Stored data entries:
- - - - - - -

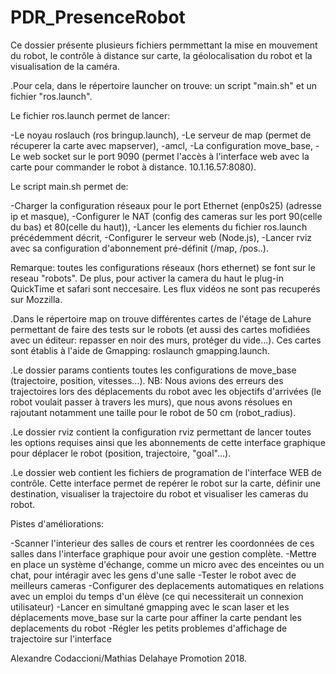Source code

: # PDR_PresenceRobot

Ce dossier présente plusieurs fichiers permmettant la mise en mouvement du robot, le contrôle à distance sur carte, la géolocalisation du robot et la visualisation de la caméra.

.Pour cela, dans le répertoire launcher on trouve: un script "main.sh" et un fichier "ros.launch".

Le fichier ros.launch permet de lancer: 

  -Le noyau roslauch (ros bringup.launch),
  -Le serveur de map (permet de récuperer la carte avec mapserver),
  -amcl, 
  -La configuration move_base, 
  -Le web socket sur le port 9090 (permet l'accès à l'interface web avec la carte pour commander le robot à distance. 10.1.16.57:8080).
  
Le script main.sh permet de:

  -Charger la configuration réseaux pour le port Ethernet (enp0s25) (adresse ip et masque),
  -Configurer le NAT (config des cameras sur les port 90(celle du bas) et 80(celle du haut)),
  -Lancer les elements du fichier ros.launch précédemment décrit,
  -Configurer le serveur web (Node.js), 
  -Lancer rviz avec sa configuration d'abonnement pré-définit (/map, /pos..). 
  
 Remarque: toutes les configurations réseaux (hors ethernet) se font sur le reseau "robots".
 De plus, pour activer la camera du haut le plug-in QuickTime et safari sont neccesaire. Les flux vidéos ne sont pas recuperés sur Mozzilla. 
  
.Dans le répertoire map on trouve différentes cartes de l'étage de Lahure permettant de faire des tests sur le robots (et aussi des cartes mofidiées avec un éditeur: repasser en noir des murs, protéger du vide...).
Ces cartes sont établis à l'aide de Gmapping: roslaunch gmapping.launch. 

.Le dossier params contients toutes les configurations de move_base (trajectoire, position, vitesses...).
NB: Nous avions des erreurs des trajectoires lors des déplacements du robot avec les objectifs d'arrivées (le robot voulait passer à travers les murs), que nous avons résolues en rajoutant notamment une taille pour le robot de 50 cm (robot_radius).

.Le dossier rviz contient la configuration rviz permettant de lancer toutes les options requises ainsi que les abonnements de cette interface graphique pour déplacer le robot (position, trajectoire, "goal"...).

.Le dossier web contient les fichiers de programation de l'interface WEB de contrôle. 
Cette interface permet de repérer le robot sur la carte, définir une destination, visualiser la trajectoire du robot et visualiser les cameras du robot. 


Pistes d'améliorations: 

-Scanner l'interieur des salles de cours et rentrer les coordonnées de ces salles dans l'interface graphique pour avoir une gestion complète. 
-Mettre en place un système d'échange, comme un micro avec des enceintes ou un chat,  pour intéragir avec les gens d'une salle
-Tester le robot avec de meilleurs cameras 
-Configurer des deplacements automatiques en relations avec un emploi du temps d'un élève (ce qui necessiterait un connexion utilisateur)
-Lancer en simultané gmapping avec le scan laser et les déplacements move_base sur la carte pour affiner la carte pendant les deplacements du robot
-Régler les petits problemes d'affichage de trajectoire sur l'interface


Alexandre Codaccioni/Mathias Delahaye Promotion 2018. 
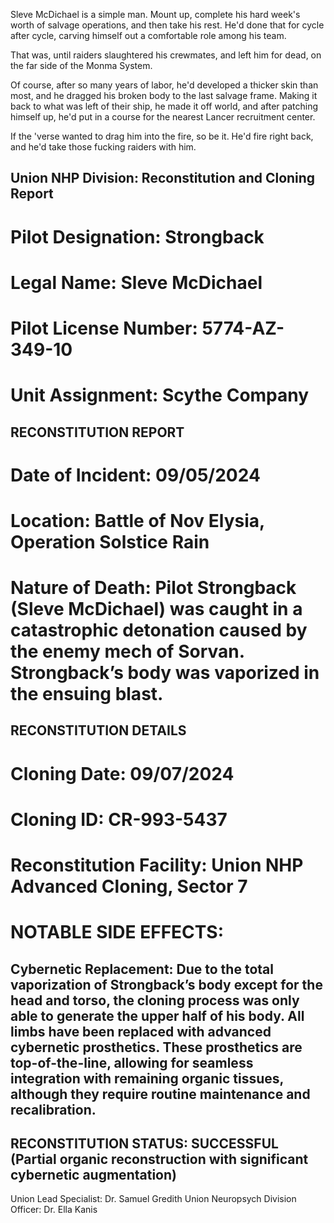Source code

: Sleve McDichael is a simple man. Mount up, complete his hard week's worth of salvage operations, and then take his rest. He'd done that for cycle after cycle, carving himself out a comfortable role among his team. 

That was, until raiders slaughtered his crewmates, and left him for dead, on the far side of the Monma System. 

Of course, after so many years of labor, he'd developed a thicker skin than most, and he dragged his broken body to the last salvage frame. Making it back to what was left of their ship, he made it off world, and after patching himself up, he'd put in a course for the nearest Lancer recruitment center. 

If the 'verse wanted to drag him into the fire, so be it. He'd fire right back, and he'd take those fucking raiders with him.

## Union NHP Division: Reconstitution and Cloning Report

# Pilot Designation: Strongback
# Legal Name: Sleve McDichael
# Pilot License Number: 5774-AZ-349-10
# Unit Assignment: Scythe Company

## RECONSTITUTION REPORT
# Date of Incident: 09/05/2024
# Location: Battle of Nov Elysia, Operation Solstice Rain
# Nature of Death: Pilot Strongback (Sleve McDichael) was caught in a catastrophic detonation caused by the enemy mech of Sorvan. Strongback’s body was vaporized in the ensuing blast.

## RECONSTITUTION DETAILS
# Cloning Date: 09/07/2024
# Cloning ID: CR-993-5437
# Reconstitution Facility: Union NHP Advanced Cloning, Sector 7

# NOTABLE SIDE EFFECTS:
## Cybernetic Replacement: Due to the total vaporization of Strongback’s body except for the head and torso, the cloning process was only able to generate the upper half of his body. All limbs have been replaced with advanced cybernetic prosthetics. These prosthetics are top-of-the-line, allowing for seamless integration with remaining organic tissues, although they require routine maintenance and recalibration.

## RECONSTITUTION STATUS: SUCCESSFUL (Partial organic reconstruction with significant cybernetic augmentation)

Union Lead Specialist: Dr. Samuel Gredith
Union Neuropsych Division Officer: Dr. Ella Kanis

- - - - - - -

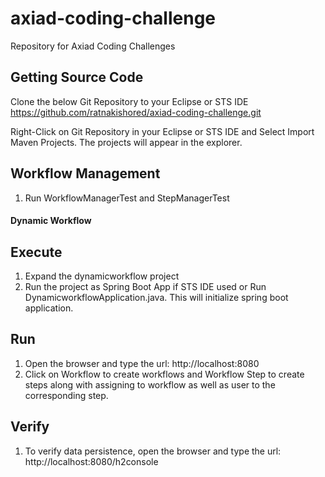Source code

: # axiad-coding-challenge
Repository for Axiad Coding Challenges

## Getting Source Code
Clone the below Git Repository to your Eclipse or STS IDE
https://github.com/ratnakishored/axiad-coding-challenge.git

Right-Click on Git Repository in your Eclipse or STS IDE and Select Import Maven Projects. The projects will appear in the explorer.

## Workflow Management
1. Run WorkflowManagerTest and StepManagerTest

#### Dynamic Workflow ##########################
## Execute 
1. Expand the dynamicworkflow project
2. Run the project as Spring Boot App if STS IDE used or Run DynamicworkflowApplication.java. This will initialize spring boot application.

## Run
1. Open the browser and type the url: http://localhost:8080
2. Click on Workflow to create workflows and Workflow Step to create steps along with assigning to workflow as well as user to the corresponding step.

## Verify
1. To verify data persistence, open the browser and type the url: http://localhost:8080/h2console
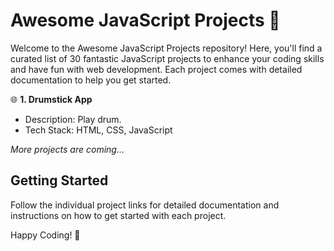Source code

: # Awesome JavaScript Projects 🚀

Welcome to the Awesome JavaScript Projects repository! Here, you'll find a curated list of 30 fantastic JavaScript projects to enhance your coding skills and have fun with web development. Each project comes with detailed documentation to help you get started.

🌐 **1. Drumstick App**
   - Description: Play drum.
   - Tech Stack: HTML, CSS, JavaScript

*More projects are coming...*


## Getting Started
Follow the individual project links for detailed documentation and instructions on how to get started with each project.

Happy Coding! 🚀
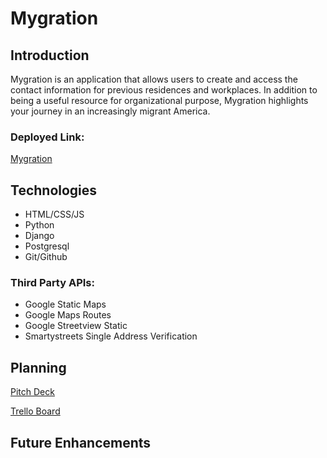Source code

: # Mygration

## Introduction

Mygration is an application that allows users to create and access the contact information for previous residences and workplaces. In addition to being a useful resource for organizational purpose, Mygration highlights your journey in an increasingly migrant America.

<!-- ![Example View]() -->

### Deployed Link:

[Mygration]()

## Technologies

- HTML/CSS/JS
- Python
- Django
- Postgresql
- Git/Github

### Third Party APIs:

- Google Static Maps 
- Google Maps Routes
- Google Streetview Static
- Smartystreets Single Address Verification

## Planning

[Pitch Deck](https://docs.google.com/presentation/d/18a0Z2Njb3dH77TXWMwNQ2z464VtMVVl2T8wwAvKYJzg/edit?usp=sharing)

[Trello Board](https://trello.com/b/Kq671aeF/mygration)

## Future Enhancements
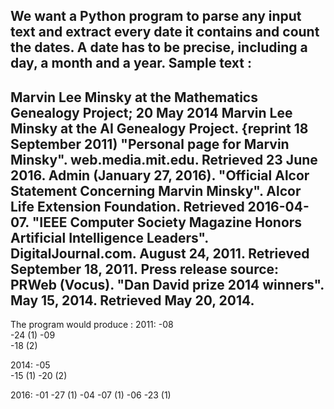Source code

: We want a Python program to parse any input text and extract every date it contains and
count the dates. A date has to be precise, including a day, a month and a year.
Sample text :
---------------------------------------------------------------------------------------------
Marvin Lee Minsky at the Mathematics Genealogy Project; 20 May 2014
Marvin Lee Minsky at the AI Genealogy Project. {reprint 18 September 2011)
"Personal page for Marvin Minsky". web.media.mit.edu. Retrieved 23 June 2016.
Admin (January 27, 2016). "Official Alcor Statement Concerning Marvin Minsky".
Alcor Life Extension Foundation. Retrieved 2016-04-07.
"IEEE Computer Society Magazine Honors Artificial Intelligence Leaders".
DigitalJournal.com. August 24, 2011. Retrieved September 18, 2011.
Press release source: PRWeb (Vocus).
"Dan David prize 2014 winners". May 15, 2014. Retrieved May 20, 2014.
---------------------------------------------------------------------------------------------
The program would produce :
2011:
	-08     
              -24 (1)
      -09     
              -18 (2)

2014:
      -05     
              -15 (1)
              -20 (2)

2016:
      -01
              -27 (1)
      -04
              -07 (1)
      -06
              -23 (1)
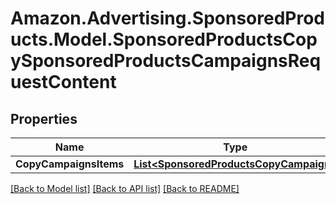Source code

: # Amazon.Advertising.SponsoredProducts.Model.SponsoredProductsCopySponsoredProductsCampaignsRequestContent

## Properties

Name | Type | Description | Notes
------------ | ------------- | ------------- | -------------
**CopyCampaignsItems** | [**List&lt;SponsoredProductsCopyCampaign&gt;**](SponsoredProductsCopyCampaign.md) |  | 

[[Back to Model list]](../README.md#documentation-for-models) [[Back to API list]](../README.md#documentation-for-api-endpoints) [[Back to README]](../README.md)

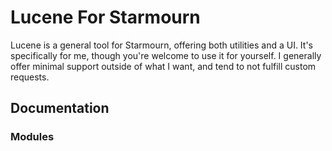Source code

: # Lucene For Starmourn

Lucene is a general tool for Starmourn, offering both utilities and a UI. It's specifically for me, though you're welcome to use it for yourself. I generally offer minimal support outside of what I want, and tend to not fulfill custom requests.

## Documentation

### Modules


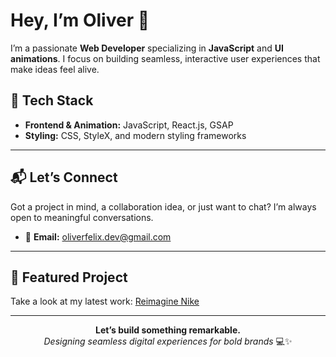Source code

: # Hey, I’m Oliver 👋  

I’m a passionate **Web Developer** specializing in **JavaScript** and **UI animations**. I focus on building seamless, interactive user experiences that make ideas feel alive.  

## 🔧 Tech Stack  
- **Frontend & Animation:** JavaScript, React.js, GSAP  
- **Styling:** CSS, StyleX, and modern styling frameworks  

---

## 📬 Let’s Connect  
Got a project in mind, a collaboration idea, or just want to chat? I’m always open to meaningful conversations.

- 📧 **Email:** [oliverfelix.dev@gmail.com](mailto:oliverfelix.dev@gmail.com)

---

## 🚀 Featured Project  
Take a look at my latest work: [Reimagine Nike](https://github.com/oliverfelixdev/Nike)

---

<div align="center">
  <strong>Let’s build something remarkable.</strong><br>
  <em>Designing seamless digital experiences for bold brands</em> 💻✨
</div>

- - - - - - -

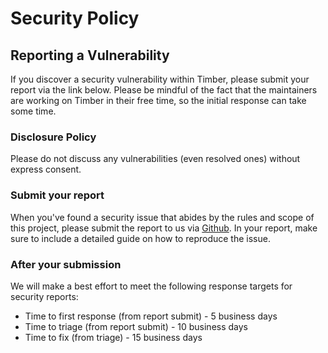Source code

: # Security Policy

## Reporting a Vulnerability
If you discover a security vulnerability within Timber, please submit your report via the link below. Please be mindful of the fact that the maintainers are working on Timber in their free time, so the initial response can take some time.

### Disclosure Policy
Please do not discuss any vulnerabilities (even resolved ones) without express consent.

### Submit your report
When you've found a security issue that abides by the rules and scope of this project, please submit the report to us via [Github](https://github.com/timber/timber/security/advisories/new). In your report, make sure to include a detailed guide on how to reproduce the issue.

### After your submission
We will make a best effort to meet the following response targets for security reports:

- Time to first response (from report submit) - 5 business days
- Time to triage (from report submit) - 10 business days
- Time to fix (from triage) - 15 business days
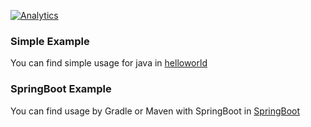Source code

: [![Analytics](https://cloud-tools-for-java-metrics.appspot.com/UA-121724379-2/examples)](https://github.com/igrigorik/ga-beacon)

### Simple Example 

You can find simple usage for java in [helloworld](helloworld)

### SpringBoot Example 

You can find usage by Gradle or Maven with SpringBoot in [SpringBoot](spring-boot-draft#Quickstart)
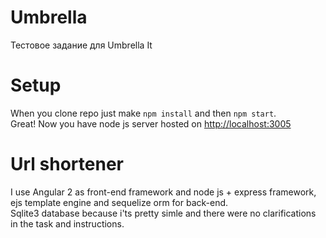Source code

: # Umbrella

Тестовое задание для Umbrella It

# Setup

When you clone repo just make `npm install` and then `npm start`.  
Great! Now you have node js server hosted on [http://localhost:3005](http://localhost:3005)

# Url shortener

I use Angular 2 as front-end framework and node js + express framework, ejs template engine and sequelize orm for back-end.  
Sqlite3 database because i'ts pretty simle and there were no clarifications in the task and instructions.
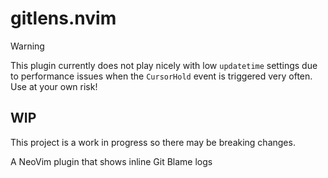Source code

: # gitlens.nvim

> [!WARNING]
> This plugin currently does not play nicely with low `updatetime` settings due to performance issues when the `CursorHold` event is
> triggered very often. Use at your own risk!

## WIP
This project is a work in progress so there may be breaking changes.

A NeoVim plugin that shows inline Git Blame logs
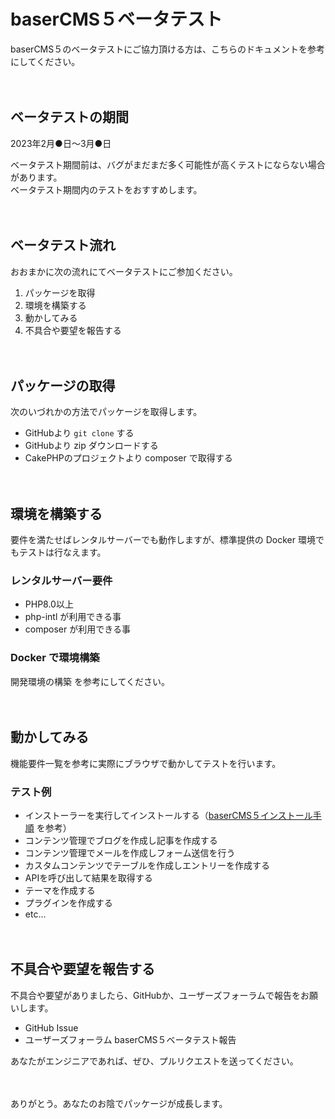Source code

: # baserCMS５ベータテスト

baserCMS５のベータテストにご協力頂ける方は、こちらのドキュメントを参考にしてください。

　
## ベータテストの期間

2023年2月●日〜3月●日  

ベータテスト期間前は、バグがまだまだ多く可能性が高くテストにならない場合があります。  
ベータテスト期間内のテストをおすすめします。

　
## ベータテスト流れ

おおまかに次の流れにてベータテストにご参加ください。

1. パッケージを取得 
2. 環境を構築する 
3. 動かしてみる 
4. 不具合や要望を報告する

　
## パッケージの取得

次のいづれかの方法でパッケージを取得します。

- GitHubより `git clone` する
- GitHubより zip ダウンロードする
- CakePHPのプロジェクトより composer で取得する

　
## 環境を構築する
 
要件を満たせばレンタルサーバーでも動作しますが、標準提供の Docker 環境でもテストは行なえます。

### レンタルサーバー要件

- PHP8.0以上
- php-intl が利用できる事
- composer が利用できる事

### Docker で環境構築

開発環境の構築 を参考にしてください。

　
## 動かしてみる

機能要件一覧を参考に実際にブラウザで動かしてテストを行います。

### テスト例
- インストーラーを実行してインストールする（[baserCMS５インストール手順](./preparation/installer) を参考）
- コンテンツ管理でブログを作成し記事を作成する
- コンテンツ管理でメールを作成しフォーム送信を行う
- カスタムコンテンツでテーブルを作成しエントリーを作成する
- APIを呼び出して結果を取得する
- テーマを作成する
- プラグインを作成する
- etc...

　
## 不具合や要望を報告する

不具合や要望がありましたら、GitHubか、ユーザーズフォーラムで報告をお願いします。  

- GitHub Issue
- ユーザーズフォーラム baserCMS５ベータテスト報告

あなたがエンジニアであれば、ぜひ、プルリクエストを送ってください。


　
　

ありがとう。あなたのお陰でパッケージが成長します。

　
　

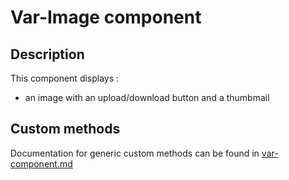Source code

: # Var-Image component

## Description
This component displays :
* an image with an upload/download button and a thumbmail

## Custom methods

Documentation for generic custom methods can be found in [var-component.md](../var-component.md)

- - - - - - -

TASK OBJECTIVE →
Working from the records above, write out verbatim only the lines from the line containing "## Description" through the line containing "Documentation for generic".

ANSWER FOR THIS EXERCISE →
## Description
This component displays :
* an image with an upload/download button and a thumbmail

## Custom methods

Documentation for generic custom methods can be found in [var-component.md](../var-component.md)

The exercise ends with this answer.